Lake in the state of Alaska, United States

Medvejie Lake is a long, narrow, snow-fed lake on Baranof Island just south of Sitka, Alaska in the Alaskan Panhandle, which drains into Silver Bay, 8 mi southeast of Sitka, on west coast of Baranof Island, Alexander Archipelago.

== Etymology ==
Medvejie is derived from the Russian word meaning "bear." Most likely the lake's name comes as a holdover from Russian colonization of Alaska and the Sitka area.

Also known as:
- Bear Lake
- Medvejia Lake

==Geography==
Medvejie Lake and the Medvejie Lake valley is nestled between the hulks of Bear Mountain and Cupola Peak at 243 ft of elevation. Little forested land exists between the mountains and shores of the lake owing to the precipitous rise of surrounding topography. As such, the geography of the area creates a narrow natural wind tunnel making blowdowns very common inside the valley. In the winter, with little or no water flowing into the lake due to all precipitation in the lake's watershed falling as snow, the lake usually freezes over and slowly shrinks into itself abandoning shards of ice that are strewn on the exposed former lakebottom.

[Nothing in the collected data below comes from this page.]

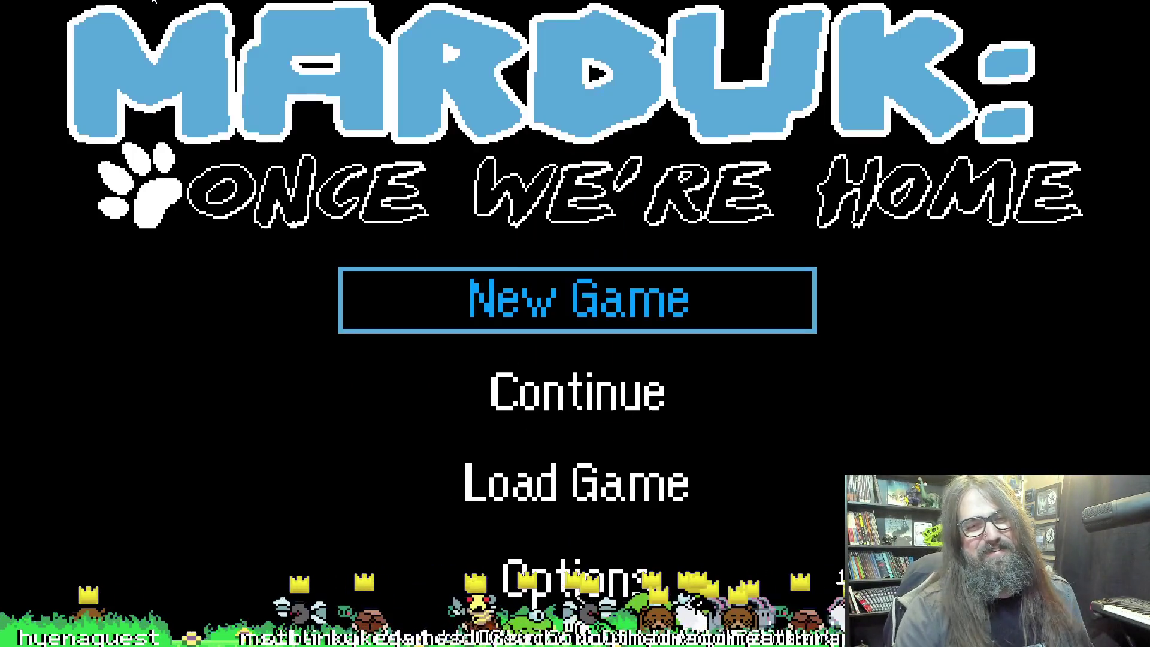
key("Down")
Continue into the forest level in a small window, walk the dog through the grass, then stop the game.
key("Return")
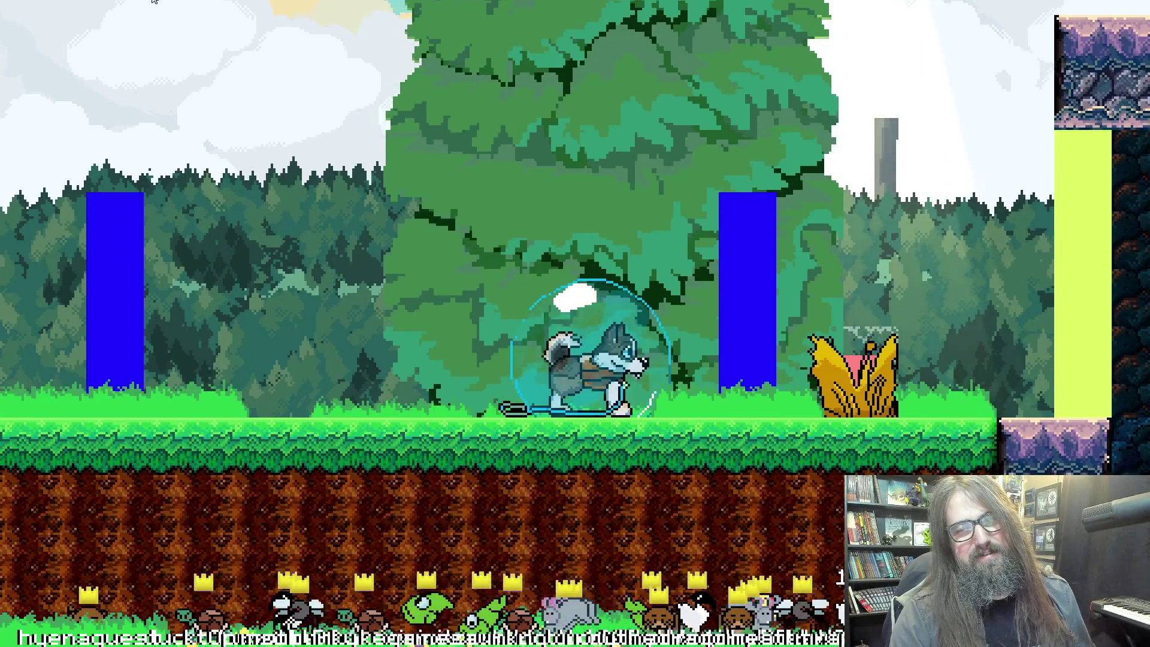
key("F11")
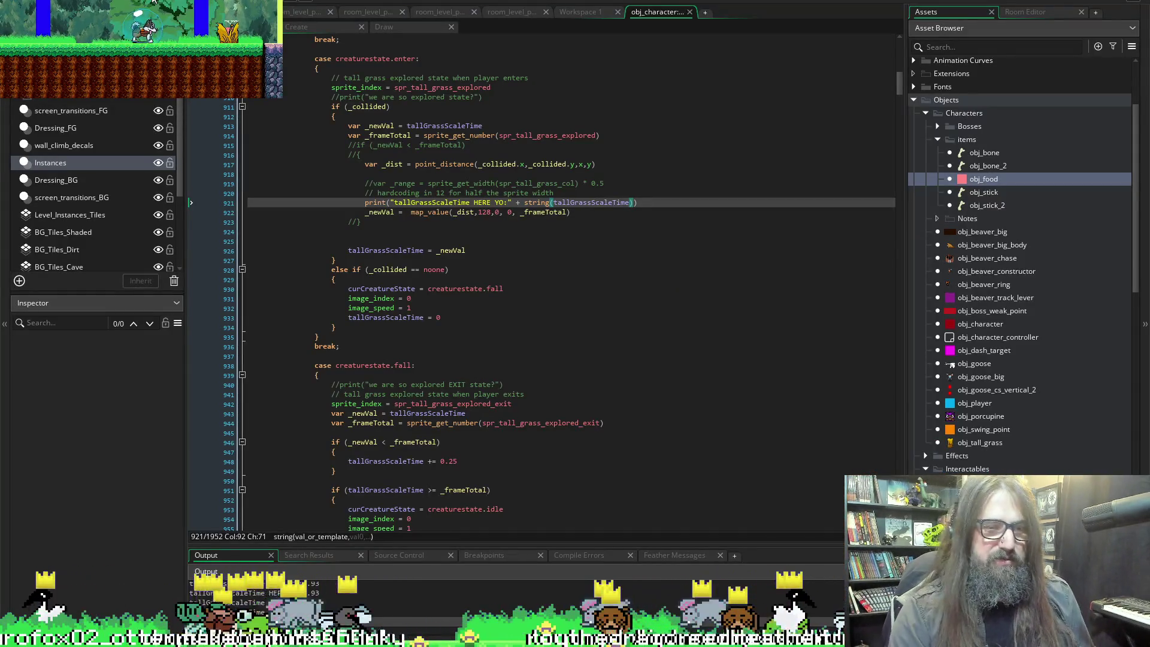
key("Up")
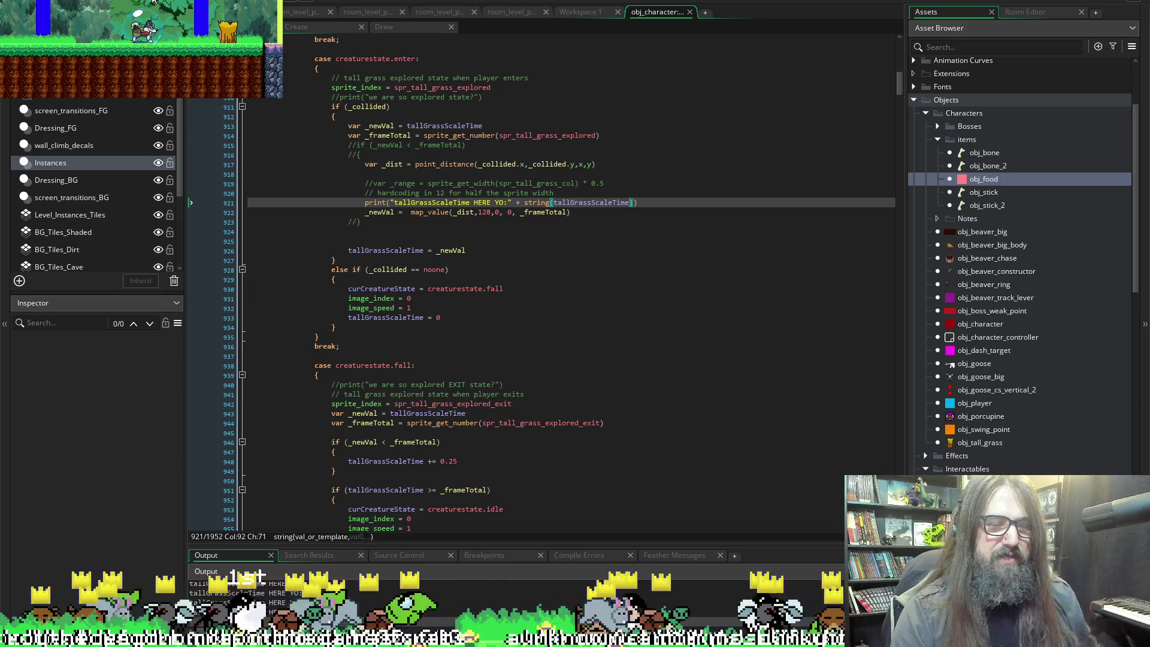
left_click(227, 3)
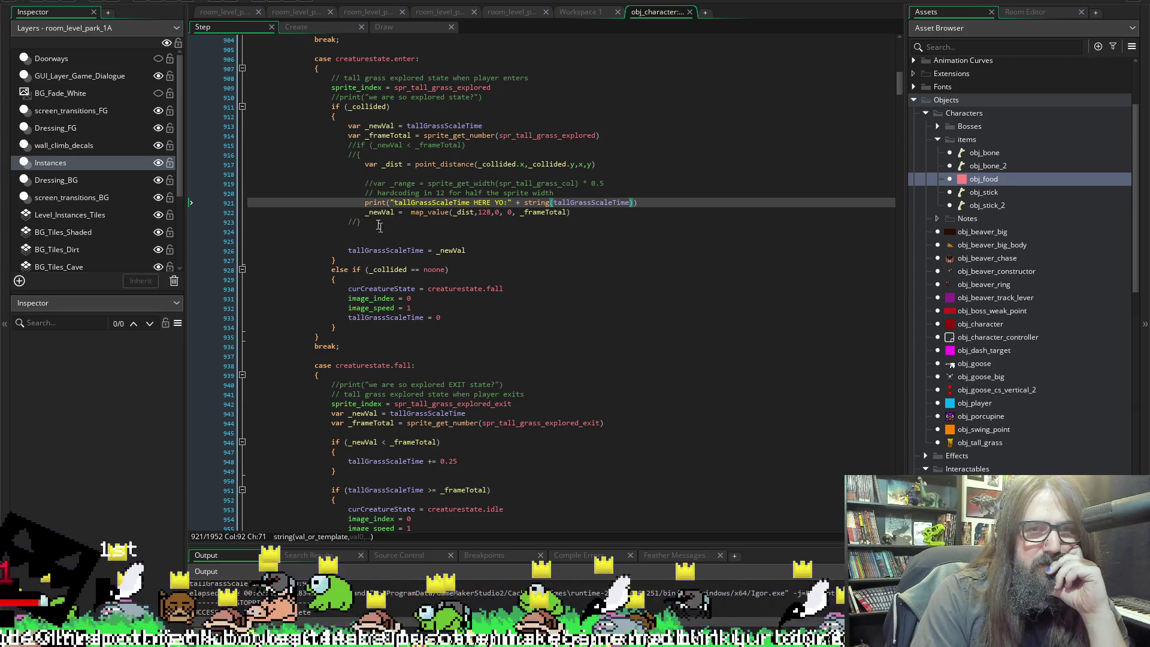
Drag the bottom panel taller and return to the Output log.
mouse_move(374, 121)
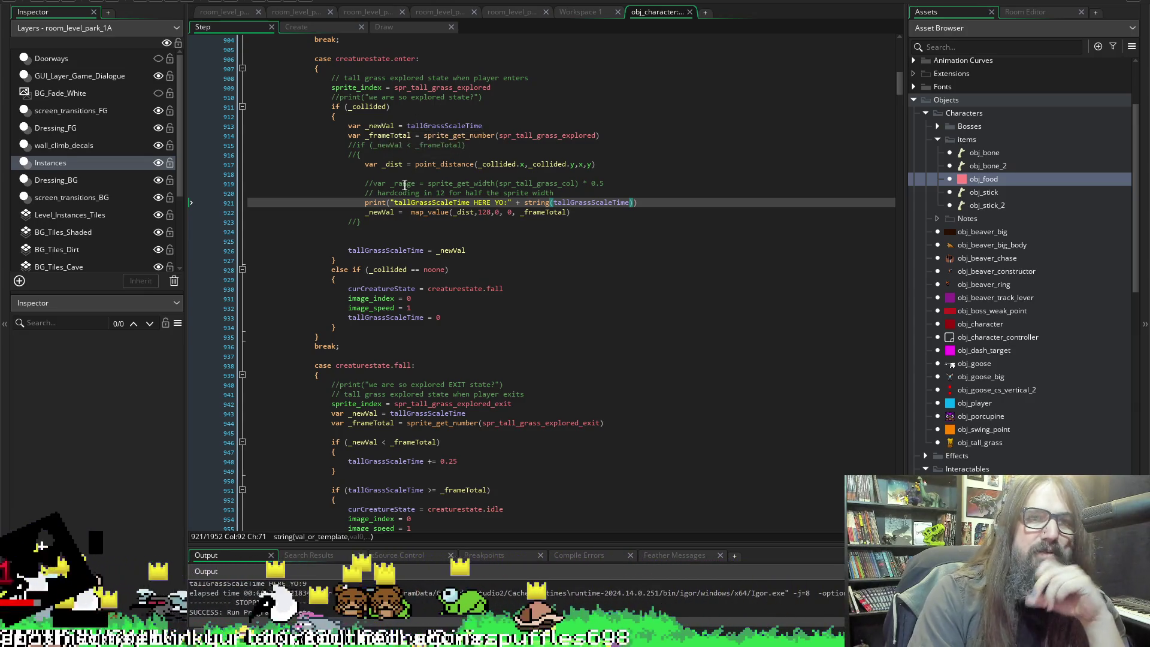
left_click(311, 551)
left_click_drag(311, 544, 320, 424)
left_click(234, 435)
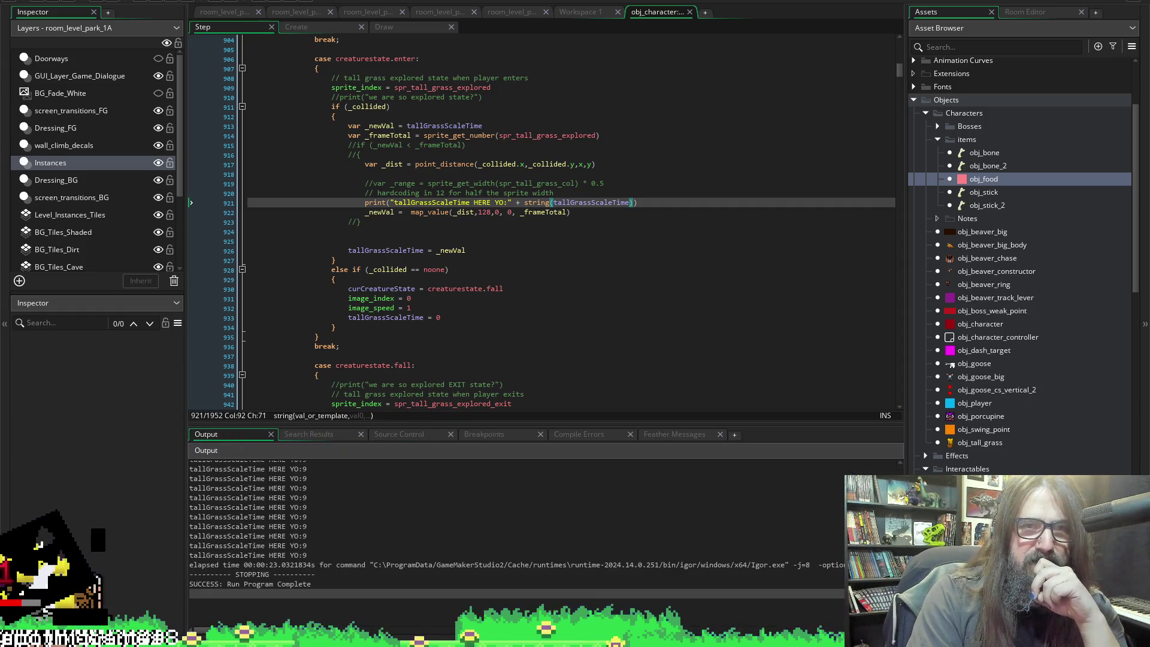
Remove the // from the if (_newVal < _frameTotal) check on line 915, adjust the closing brace comment, and save.
left_click(360, 145)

Medvejie Lake's outlet stream empties into Bear Cove, Silver Bay, and the Pacific Ocean.

==Temperature==
The temperature in the Medvejie Lake valley, partly due to sunlight blocked by surrounding peaks (but also because of air cooled by snow from surrounding mountains and icefields that flows into the valley basin), is roughly five degrees colder than Sitka or the Medvejie Fish Hatchery's temperature. A salmon hatchery sits at the mouth of Medvejie Lake's roughly mile-long outlet stream.